以前、メインのブログで村上龍の「無趣味のすすめ」を好意的に紹介しました。


その後で、シュンポシオン横浜でお会いした中山さんが、多趣味のすすめを書かれていた。色々、僕も気づかされることがありました。


このあいだが面白いと思うので、僕なりに考えを広げてみたい。

村上龍が趣味という言葉で表現しているものは「考え方や生き方をリアルに考え直し、時には変えてしまうものではない」という性質を持つsomethingだと思われます。僕もそういうものと付き合っていても面白くないし、自分を読む材料にならないからやめるべきだという主張には賛成です。それは単なる浪費しかならないのではないか、というメッセージも暗に含まれている気がします。

ただ、趣味というのは文字通り「趣」を「味わう」ことの意味があります。特に新しい何かを作り出すような小説家やデザイナーやプログラマーといった、クリエイティブな分野に携わっている人にとって、その種のインプットは、絶対に必要なもの。というか、そういうのがないと心に瑞々しさがなくなってしまう。企画には趣と企みがないとつまんないしね。村上龍は仕事の中でそういった趣味的要素を多分に得ているので、無趣味のすすめを説いているのかな、と僕は読みました。もちろん単なるリップサービスかもしれませんし、村上龍の視線は残念ながら少数の成功者の視線ではないのかというご指摘は、僕もそう思います。

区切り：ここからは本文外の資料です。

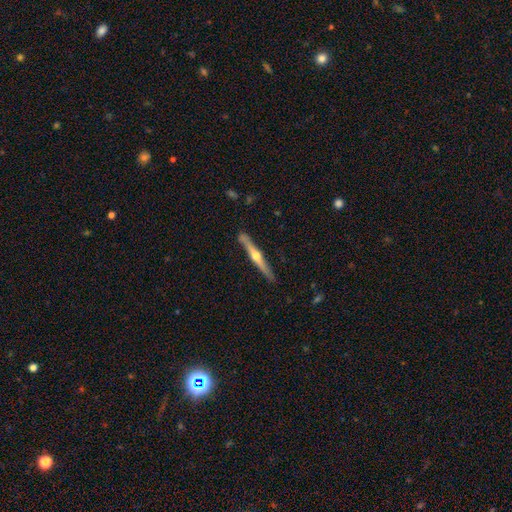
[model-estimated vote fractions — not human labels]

僕が思うのは、「無趣味であること」と「趣を味わうことが無い」ことは別の話なのではないだろうか、ということ。

後者の意味が強くある趣味に没頭するのは如何なものかという主張ならある程度理解できますが、やっぱり趣味と何かを対立させて議論することには限界があります・・・。中山さんのご指摘の通りです。勢川さんがコメントでご指摘されていた「仕事」に対する認識・見解の違いも埋めがたいです。僕は、仕事はリスクを取ってやるものだと思っています。リスクの無い仕事は、仕事ではなくて仕事の一部を形成する作業のようなものです。僕は非常に刺激を好むタイプですからかなり偏った見解になっていますが、いちばん面白いことはいつだって仕事にあると思っています。趣味だけでは埋まらないモノは、確かに仕事にあります。しかし、仕事だけでは持ち得ないモノも、趣味の中にあります。僕も、ブログという趣味で色々なことを経験させてもらいました。

議論というのは、どうしても性質が違う対立軸というのが存在しますが、その中を「行ったり来たり」することで、様々な次元の間にある答えに近づいていきます。

僕はコードを書く、本を読む、ブログを書く、車を運転する、デザインに思いを馳せる、何か企画を考える、マージャンをする・・・そういったいつもやっていることが楽しいので、「これといった」趣味がありません。書くとすれば「趣味:ブログ、Web、ドライブ、読書、麻雀、洋服」とかになります。これが「多趣味のすすめ」につながるのか怪しいですけれど。趣味は趣を味わえれば何でもいいんで、僕にとって趣味を固定化する理由は無いです。仕事が落ち着いてきたら、千葉の一宮でサーフィン始めたいと思っていますし、色々旅行にも行きたいし!

というわけで、自重しないでアウトプットを出して行きましょう。そうすると趣のあるインプットにまた出会えるようにきっとなります。そうなれば、趣味の有無で議論をするという次元とは別の次元で、生産的な答えが見つかると思います。